Amazon’s Retail Business
Analysts estimate that the global pandemic conditions will drive the e-commerce segment higher in the coming quarter. With lockdown conditions still underway, Morgan Stanley’s Brian Nowak estimates 9% global e-commerce growth this quarter. Amazon’s market share in the US is expected to grow from 33.5% in 2019 to around 37% in 2021. Even within international markets, he expects strong eCommerce adoption trends to continue.
Amazon appears to be on track to meet these high growth expectations. Earlier this month, Amazon announced its Prime-Day to kick off the holiday shopping season on October 13-14. Normally, Prime Day happens in July, but due to Covid, Amazon had rescheduled its event to October.
Despite the current pandemic, Prime Days ended up becoming the biggest Days ever for small and medium businesses in Amazon’s stores. Third-party sellers, most of which were small and medium businesses, sold over $3.5 billion worth of goods. This was bigger than Amazon’s retail business.
In India, Amazon followed suit with the Great India Festival on October 17. This is a month-long celebration with deals on categories including all electronics. It also hosted Prime Day in the country on August 6 and 7, and saw twice as many customers becoming Prime members as compared to the year before.

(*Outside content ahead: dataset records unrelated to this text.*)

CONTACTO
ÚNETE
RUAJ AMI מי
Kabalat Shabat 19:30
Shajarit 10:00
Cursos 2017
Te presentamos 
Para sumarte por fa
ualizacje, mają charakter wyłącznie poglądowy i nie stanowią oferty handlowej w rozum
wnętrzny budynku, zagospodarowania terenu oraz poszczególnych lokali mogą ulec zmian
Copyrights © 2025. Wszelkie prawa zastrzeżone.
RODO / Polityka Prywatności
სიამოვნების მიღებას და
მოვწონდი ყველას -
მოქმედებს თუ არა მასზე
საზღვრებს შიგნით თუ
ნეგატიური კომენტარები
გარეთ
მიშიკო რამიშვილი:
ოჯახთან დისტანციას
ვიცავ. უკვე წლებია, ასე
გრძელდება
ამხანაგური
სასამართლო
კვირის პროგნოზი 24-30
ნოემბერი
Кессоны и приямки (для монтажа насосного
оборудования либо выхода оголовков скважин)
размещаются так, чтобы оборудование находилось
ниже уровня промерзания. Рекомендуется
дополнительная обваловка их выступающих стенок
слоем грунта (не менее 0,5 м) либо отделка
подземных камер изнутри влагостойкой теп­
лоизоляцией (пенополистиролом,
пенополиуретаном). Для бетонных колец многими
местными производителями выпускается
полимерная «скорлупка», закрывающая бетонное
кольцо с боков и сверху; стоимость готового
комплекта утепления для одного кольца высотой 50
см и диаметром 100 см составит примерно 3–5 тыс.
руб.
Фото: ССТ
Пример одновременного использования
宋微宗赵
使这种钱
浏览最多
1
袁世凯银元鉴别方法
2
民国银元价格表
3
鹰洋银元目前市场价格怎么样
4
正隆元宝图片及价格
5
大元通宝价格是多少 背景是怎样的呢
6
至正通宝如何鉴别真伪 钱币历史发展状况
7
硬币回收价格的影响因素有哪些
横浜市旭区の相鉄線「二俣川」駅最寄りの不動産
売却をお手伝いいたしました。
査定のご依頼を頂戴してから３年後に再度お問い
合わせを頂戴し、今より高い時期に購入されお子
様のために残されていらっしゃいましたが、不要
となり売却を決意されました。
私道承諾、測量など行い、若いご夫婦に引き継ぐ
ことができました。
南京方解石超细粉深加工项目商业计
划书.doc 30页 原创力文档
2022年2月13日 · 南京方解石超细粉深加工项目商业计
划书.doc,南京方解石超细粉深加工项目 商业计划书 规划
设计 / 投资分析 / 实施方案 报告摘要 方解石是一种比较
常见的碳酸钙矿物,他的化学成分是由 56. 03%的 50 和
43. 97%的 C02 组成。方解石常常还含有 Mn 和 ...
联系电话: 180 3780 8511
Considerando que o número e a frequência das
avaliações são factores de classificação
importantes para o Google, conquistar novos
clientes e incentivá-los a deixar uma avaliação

But other big box stores are trying to curb Amazon’s growth. Recently, Walmart and Target announced their version of the Prime Day sales on the same days as Amazon’s Prime Day sale. Walmart announced a Big Save online event that ran from October 11th to the 15th. Target also announced its Deal Days that ran from October 13th to the 14th and offered deals on items across electronics, home, toys, beauty, and other categories.
Both Walmart and Target are attracting customers by offering price match, curbside pick-up, same day pickup, and even expedited shipping. Services like Drive Up and curbside pickup are cheaper to run for the big box stores as they don’t have to incur the accompanying shipping costs. According to recent reports, Walmart’s US e-commerce sales grew 74% in the three months ending May this year and online sales at Target more than doubled during the pandemic, with e-commerce growing 282% in April alone. But to sustain this growth, expedited delivery options may not be enough to make a dent in Amazon’s business. These stores will have to do a lot more to lure customers away from Amazon’s convenient offering of shipping directly to their homes. Despite their significant reach, these retailers still do not have access to Amazon’s wide merchant network that provides Amazon access to an unlimited inventory of goods.
Its stock is trading at $3,004.48 with a market capitalization of $1.5 trillion. It had touched a 52-week high of $3,552.25 in August. It had fallen to a 52-week low of $1,626.03 in November last year.